= Directions =
From top to bottom, return the listing exactly as it appears, omitting its images.

= Provided data =
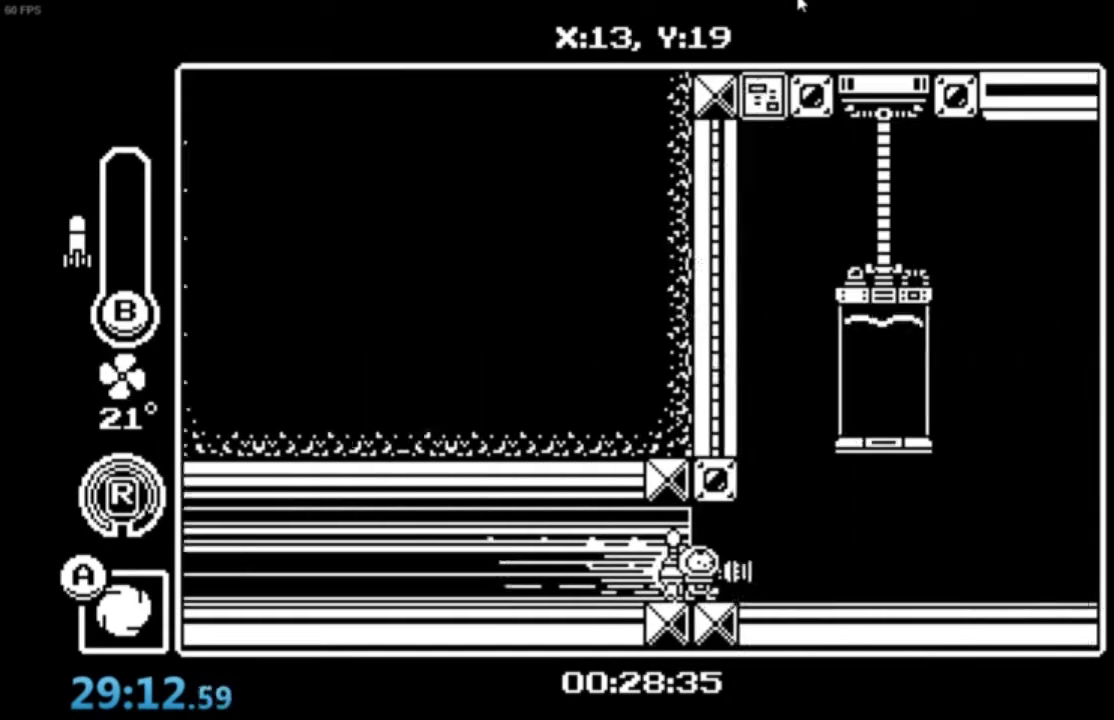
{"buttons": [], "left_stick": "right", "events": [[33, "R1", "up"], [67, "X", "down"], [200, "R1", "down"], [300, "R1", "up"], [300, "X", "up"], [400, "X", "down"], [467, "X", "up"]]}
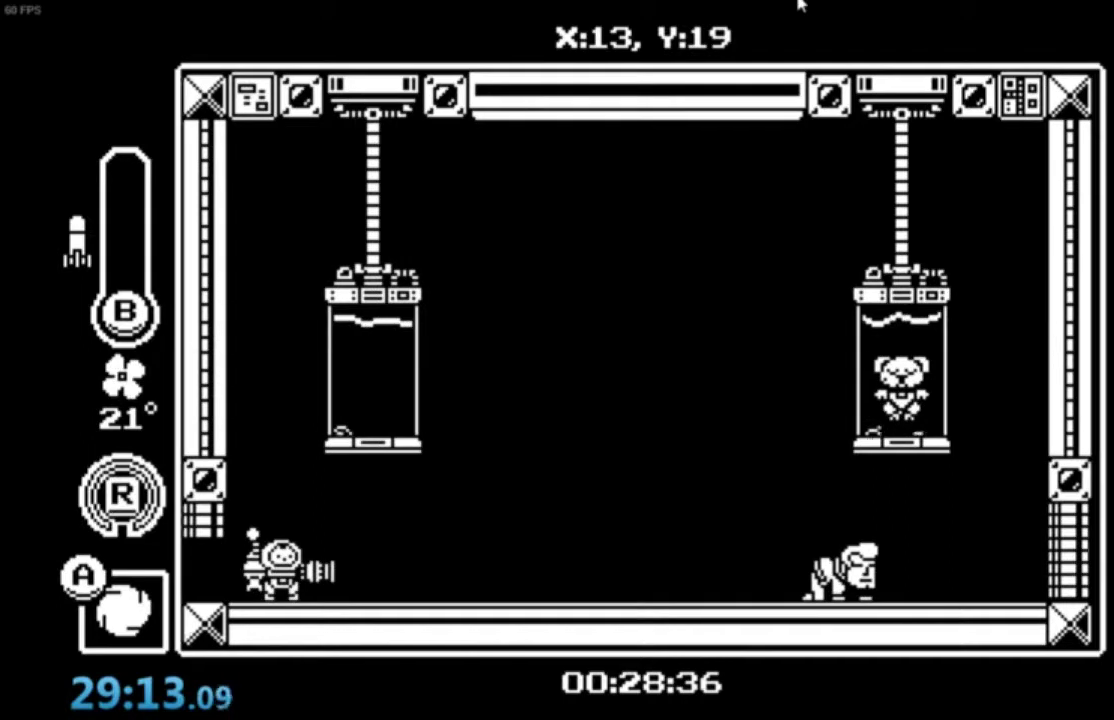
{"buttons": [], "left_stick": "center", "events": [[201, "left_stick", "center"]]}
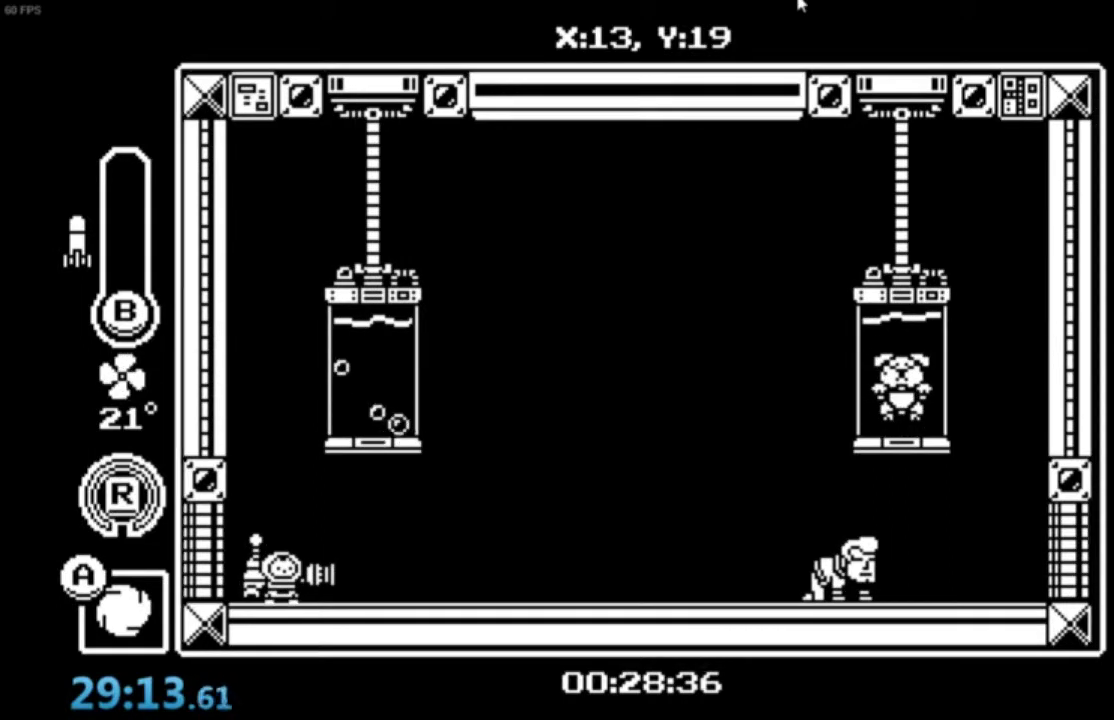
{"buttons": [], "left_stick": "center", "events": []}
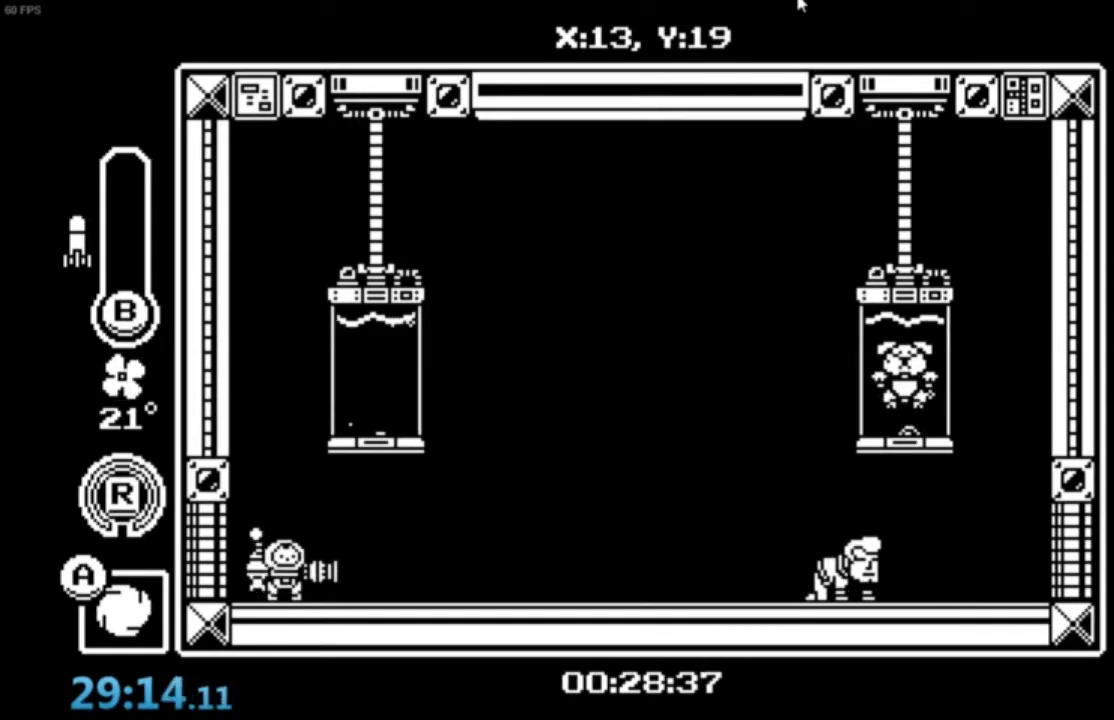
{"buttons": ["A", "Y"], "left_stick": "center", "events": [[234, "Y", "down"], [301, "A", "down"]]}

= Answer space =
{"buttons": [], "left_stick": "right", "events": [[33, "R1", "up"], [67, "X", "down"], [200, "R1", "down"], [300, "R1", "up"], [300, "X", "up"], [400, "X", "down"], [467, "X", "up"]]}
{"buttons": [], "left_stick": "center", "events": [[201, "left_stick", "center"]]}
{"buttons": [], "left_stick": "center", "events": []}
{"buttons": ["A", "Y"], "left_stick": "center", "events": [[234, "Y", "down"], [301, "A", "down"]]}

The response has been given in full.